Kevin Thomson (2 months ago)
Restenneth Priory is well worth a visit. Fantastic example of hidden history. 100s of years of history, secluded from the nearby roads and town. Linked to the Christian mission to pictish Kings.
E C McKenna (3 months ago)
Lovely walk on a gray day
steve w (4 months ago)
An interesting place, tucked out of the way with a footpath leading to it that appears to pass between someone's house and their garden.

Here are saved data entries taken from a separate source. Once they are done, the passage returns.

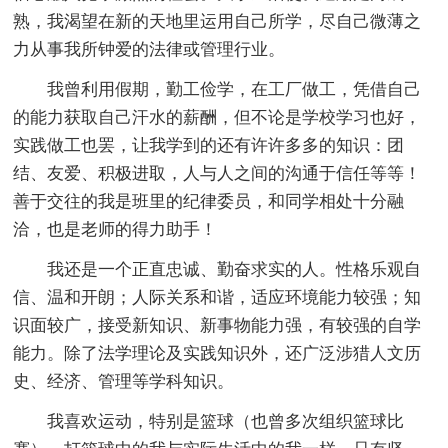
熟，我渴望在新的天地里运用自己所学，尽自己微薄之
力从事我所钟爱的法律或管理行业。
我曾利用假期，勤工俭学，在工厂做工，凭借自己
的能力获取自己汗水的薪酬，但不论是学校学习也好，
实践做工也罢，让我学到的还有许许多多的知识：团
结、友爱、积极进取，人与人之间的沟通于信任等等！
善于交往的我是班里的纪律委员，和同学相处十分融
洽，也是老师的得力助手！
我还是一个正直忠诚、勤奋求实的人。性格乐观自
信、温和开朗；人际关系和谐，适应环境能力较强；知
识面较广，接受新知识、新事物能力强，有较强的自学
能力。除了法学理论及实践知识外，还广泛涉猎人文历
史、经济、管理等学科知识。
我喜欢运动，特别是篮球（也曾多次组织篮球比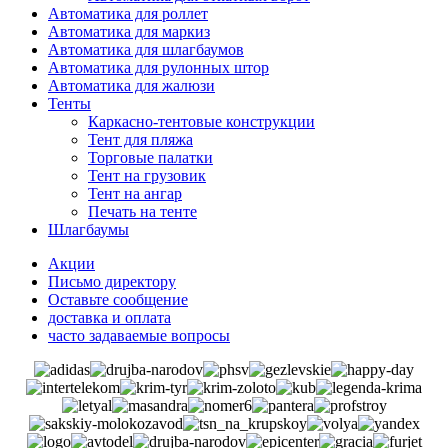
Автоматика для роллет
Автоматика для маркиз
Автоматика для шлагбаумов
Автоматика для рулонных штор
Автоматика для жалюзи
Тенты
Каркасно-тентовые конструкции
Тент для пляжа
Торговые палатки
Тент на грузовик
Тент на ангар
Печать на тенте
Шлагбаумы
Акции
Письмо директору
Оставьте сообщение
доставка и оплата
часто задаваемые вопросы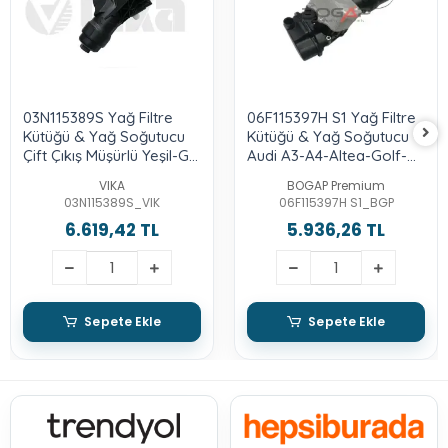
03N115389S Yağ Filtre
06F115397H S1 Yağ Filtre
Kütüğü & Yağ Soğutucu
Kütüğü & Yağ Soğutucu -
Çift Çıkış Müşürlü Yeşil-Gri
Audi A3-A4-Altea-Golf-
- Audi A6-2.0-Tdı-Cnha-
Jetta-Leon-Octavia-
VIKA
BOGAP Premium
15-18-Touareg-3.0-Tdı-
Passat-2.0-Bwa-Axx-Bpy
03N115389S_VIK
06F115397H S1_BGP
Crca-Porsche-Cayenne-
6.619,42 TL
5.936,26 TL
Panamera-Macan
Sepete Ekle
Sepete Ekle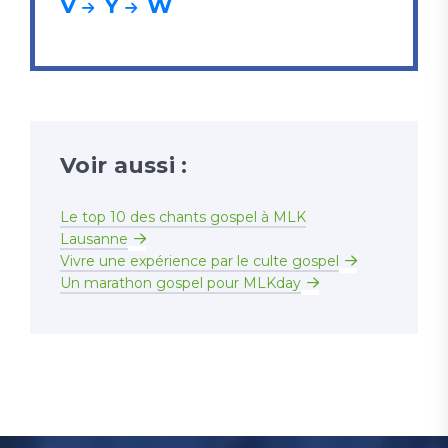
V
Y
W
Voir aussi :
Le top 10 des chants gospel à MLK
Lausanne
Vivre une expérience par le culte gospel
Un marathon gospel pour MLKday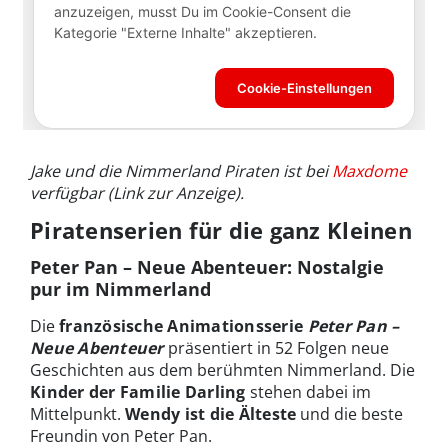
Jake und die Nimmerland Piraten ist bei
Maxdome
verfügbar (Link zur Anzeige).
Piratenserien für die ganz Kleinen
Peter Pan – Neue Abenteuer: Nostalgie
pur im Nimmerland
Die
französische Animationsserie
Peter Pan –
Neue Abenteuer
präsentiert in 52 Folgen neue
Geschichten aus dem berühmten Nimmerland. Die
Kinder der Familie Darling
stehen dabei im
Mittelpunkt.
Wendy ist die Älteste
und die beste
Freundin von Peter Pan.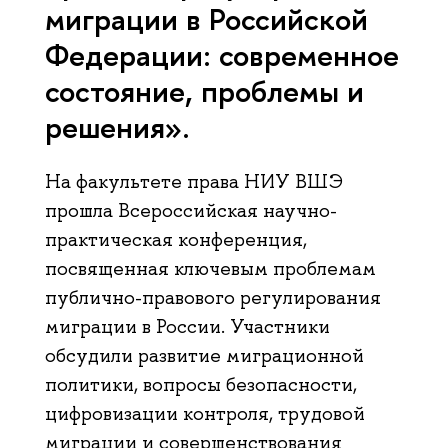
миграции в Российской
Федерации: современное
состояние, проблемы и
решения».
На факультете права НИУ ВШЭ
прошла Всероссийская научно-
практическая конференция,
посвященная ключевым проблемам
публично-правового регулирования
миграции в России. Участники
обсудили развитие миграционной
политики, вопросы безопасности,
цифровизации контроля, трудовой
миграции и совершенствования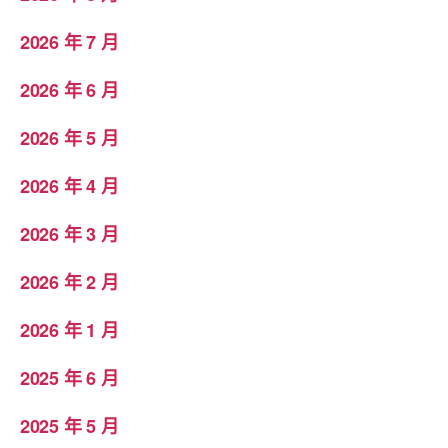
2026 年 7 月
2026 年 6 月
2026 年 5 月
2026 年 4 月
2026 年 3 月
2026 年 2 月
2026 年 1 月
2025 年 6 月
2025 年 5 月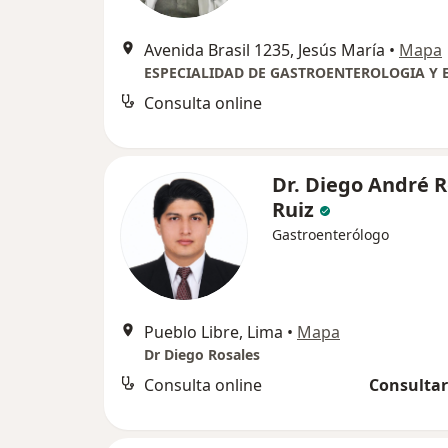
Avenida Brasil 1235, Jesús María
•
Mapa
Consulta online
Dr. Diego André R
Ruiz
Gastroenterólogo
Pueblo Libre, Lima
•
Mapa
Dr Diego Rosales
Consulta online
Consultar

Frank Davenport (4 months ago)
A lovely find tucked away in the countryside on the outskirts of Forfar. The grounds surrounding the priory are well maintained. Still a fair bit of the original building left and definitely worth a visit if you are interested in historical religious buildings and wonderful architecture.
mcdermc (5 months ago)
The earliest masonry at Restenneth Priory dates to circa 1100s although the pre-1100 base of the tower is likely to be amongst the oldest stone buildings in Scotland as it may well stand on the site of an ancient Pictish church built around 710 AD. The priory in Forfar grew in size and importance and at one time it is recorded that the *annals of Iona were transferred there in the 1100s. *It is believed to be true that Iona served as a sort of Pictish ‘centre of chronicling’ where written notices of events were sent for chronicle text [i.e. historical record] to be produced. King Robert Bruce became a generous patron and he chose Restenneth as the burial place for his infant son, Prince John, who died around 1327. Much of the church we see today dates from the 1200s with the most striking feature of the monastic ruins at Restenneth being its 45ft tower. As Forfarian born & bred, we have great memories of Restenneth Priory as it was one of Grandad's very popular pre-Sunday-dinner walk routes. Door-to-door only a mile-and-a-half away up the Montrose Road, but long enough to soak-up love & learning that lasted a lifetime.